Since 1 May 2011, the introduction of relevant information on medical devices into the European Eudamed database has become mandatory in all Member States of the European Union
Eudamed is a European database on medical devices which was established on the basis of the Commission Decision of 19 April 2010. (OJ L. Office of The EU L 2010 No 102 item 45). However, although the database has only been fully functioning recently, the European Commission has already carried out an evaluation of its functioning ('Evaluation of the 'EUropean DAtabank on MEdical Devices' of 11 October 2012, available on http://ec.europa.eu/health/medical-devices/files/pdfdocs/eudamed_evaluation_en.pdf). It must be stated that the mere carrying out of an analysis in this regard is closely linked to the amendments being prepared to the various directives relating to medical devices. The Commission based its assessment both on an analysis of the internal functioning of the database and on information provided to the relevant national authorities competent in the field of medical devices. As a result of the evaluation, the Commission identified specific structural problems in the operation of the Eudamed database and proposed certain amendments to it.
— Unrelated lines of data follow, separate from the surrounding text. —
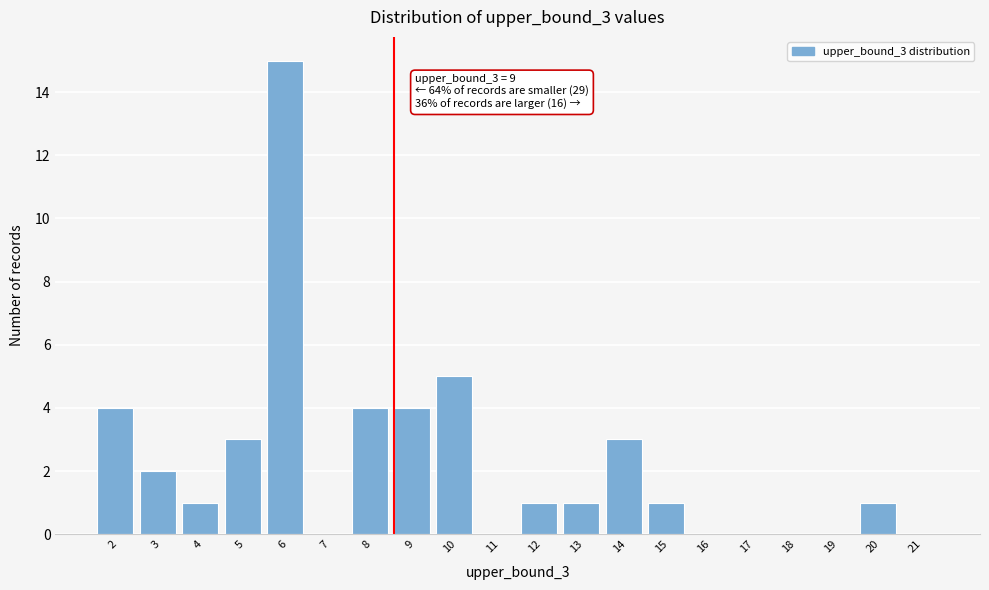

Reading left to right, transcribe all the data shown in this chart.

2=4	3=2	4=1	5=3	6=15	7=0	8=4	9=4	10=5	11=0	12=1	13=1	14=3	15=1	16=0	17=0	18=0	19=0	20=1	21=0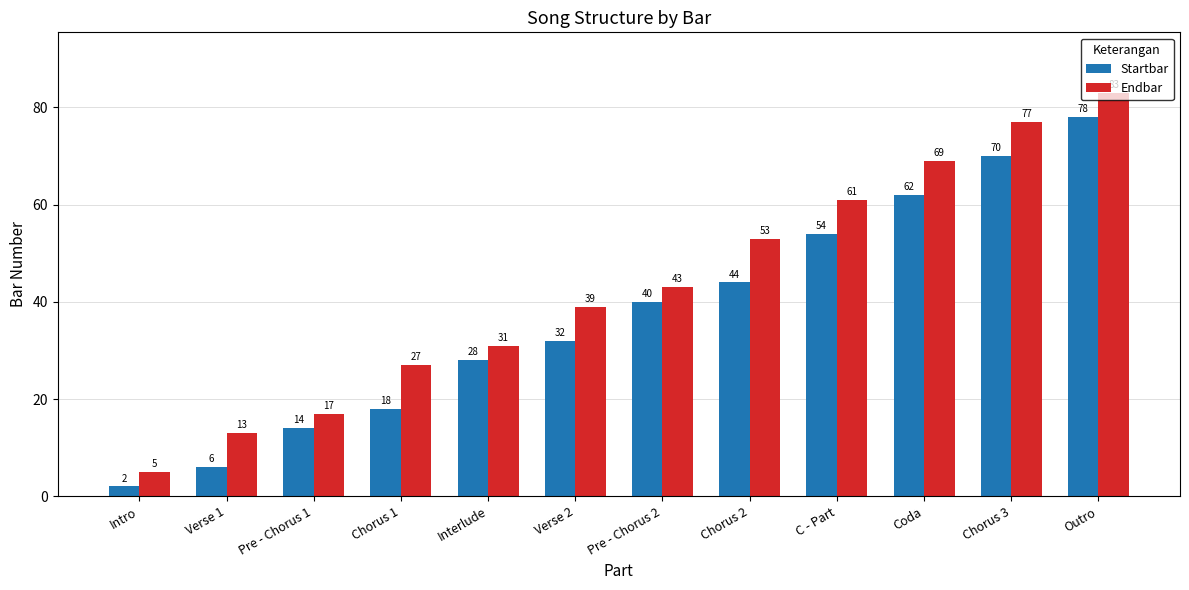

Reading left to right, extract all data points from this chart.

Startbar: 2	6	14	18	28	32	40	44	54	62	70	78
Endbar: 5	13	17	27	31	39	43	53	61	69	77	83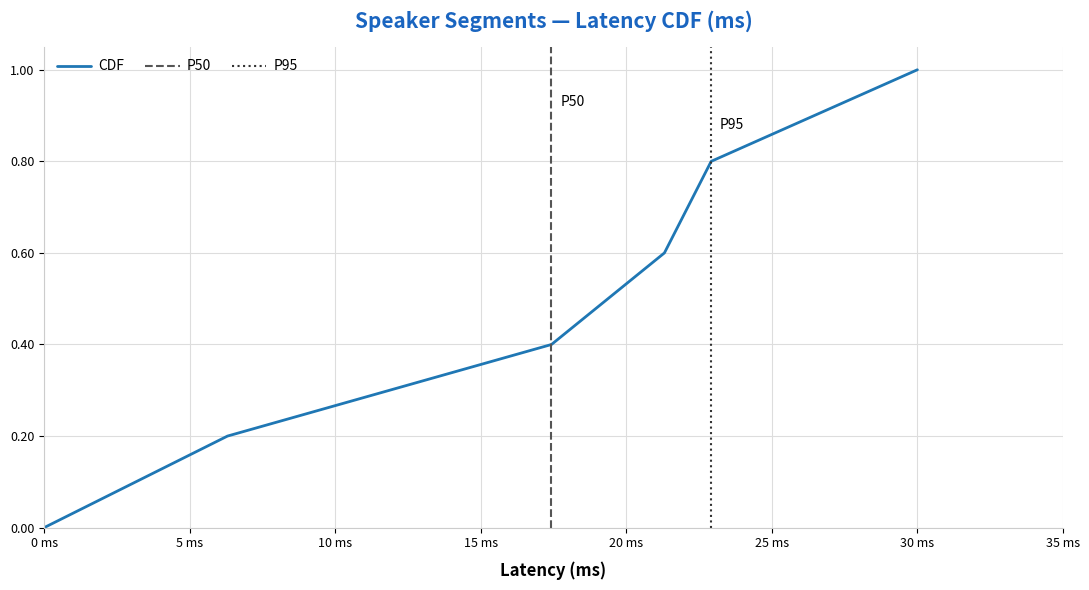

What is the sum of all values?

3.0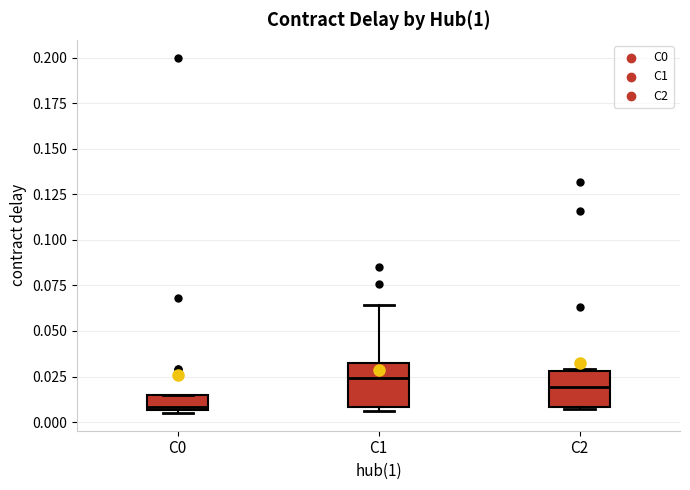

Where is the lower edge of the box for C2 on the y-axis? The values are not printed on the chart, so give them approximately, as read against the axis.

0.010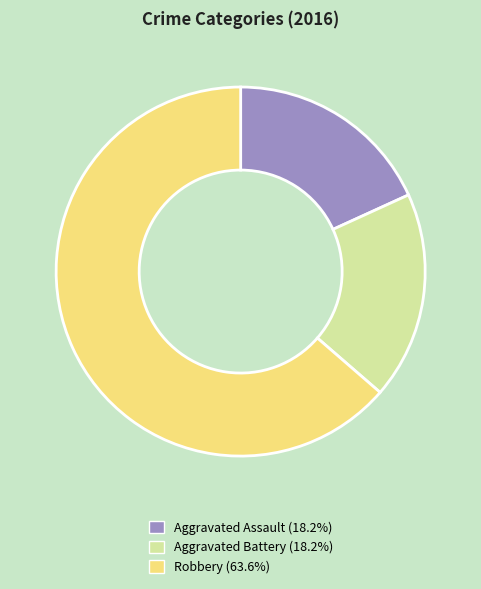

Count the number of slices in the pie.

3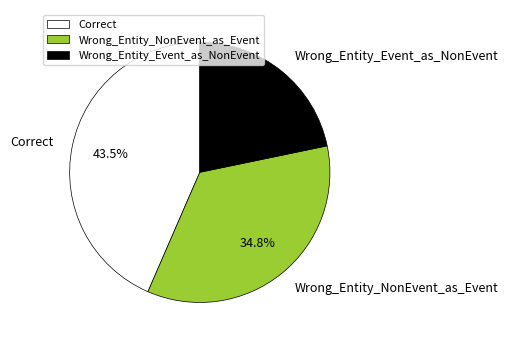

To the nearest percent, what is the difference between the Correct and Wrong_Entity_Event_as_NonEvent slice percentages?

22%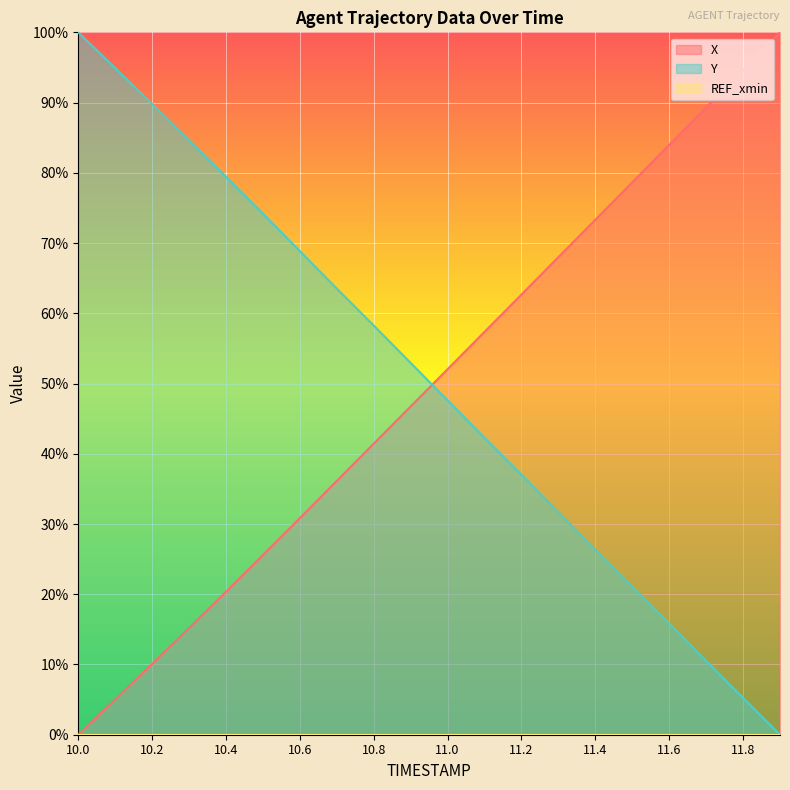

What is the total value across all series at 11.2?

99.7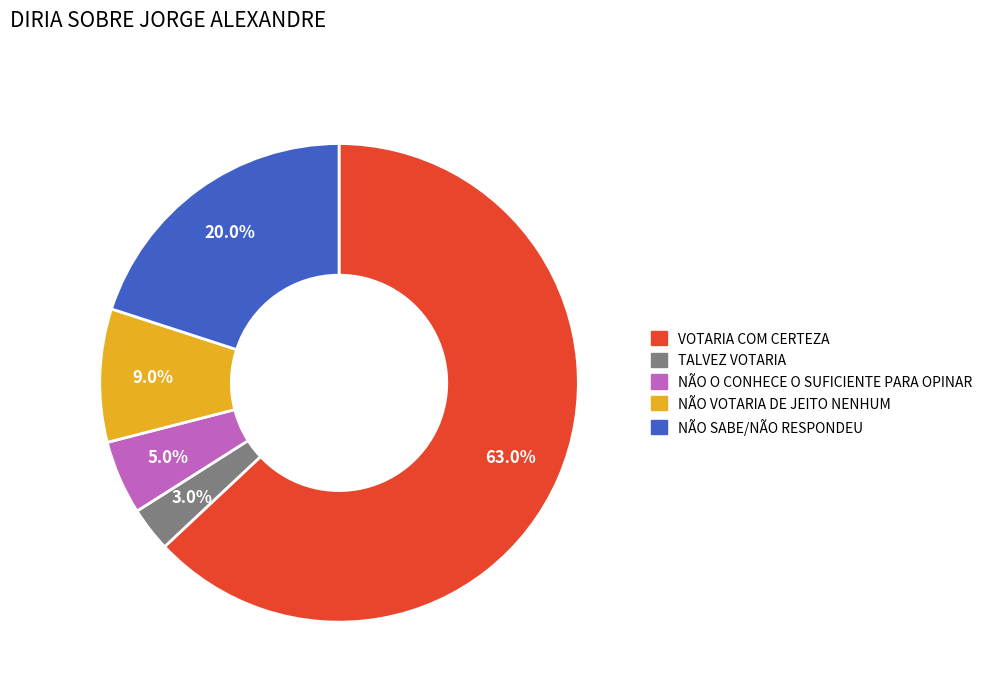

Count the number of slices in the pie.

5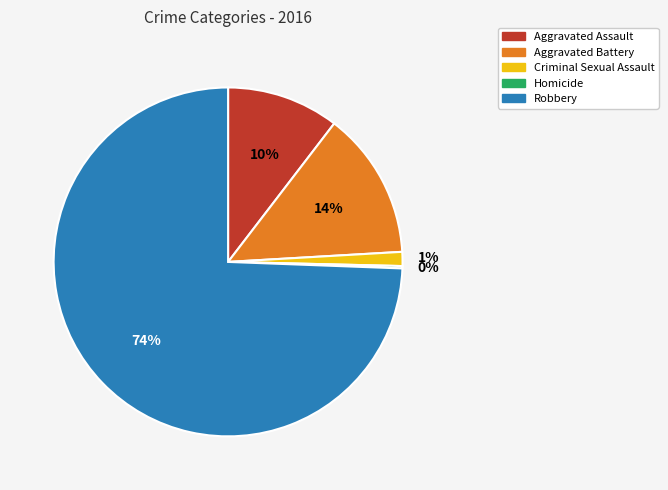

Combined, do Aggravated Battery and Criminal Sexual Assault account for over 50%?

No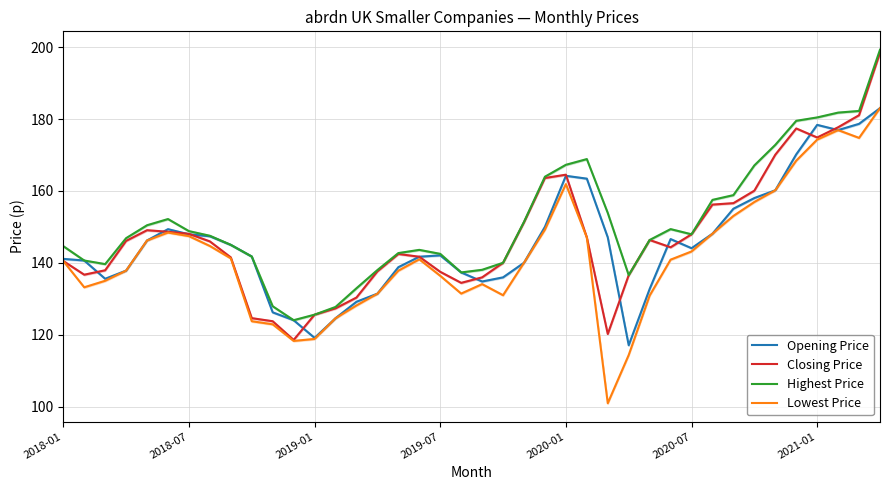

What is the maximum value for Lowest Price?

183.0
First of all, it was noted that the database does not provide a complete overview of either existing medical devices or relevant operators in this market. The Commission considers this to be mainly due to the fact that the current EU legislation applies only to the registration requirements for Class I products, while the establishment of a legal framework for products from the other classes has been left to national legislation. Addition, the current rules do not provide for sufficiently consistent rules on registration details, leading to situations where the scope of data available in different Member States is not uniform. The current system also provides for the input of relevant data by the competent national authorities, resulting in an unnecessary 'triangular transmission of data', in which they must first be transmitted by the manufacturer to the authority and only then by the authority to Eudamed. Another problematic issue is the current system of rules relating to the ownership of data in a database, since whoever enters any information into it immediately becomes the owner of it, which can lead to a re-application of that right. All these issues together mean that the European database does not guarantee a reliable and reliable overview of what actually exists on the market and that the individual data are not interconnected, which directly leads to clear weaknesses in the implementation of market surveillance of medical devices. Finally, the Commission also highlighted the lack of transparency of the information contained in Eudamed, due to the lack of any public access to it.
The fundamental amendment proposed by the Commission on the basis of the identified functional shortcomings of the Eudamed database is to allow the direct entry into the system of data by manufacturers of medical devices and other entities operating on that market in relation to registration data, as well as the direct entry of certificate data by notified bodies. Moreover, the information contained in the database would be partially accessible to everyone.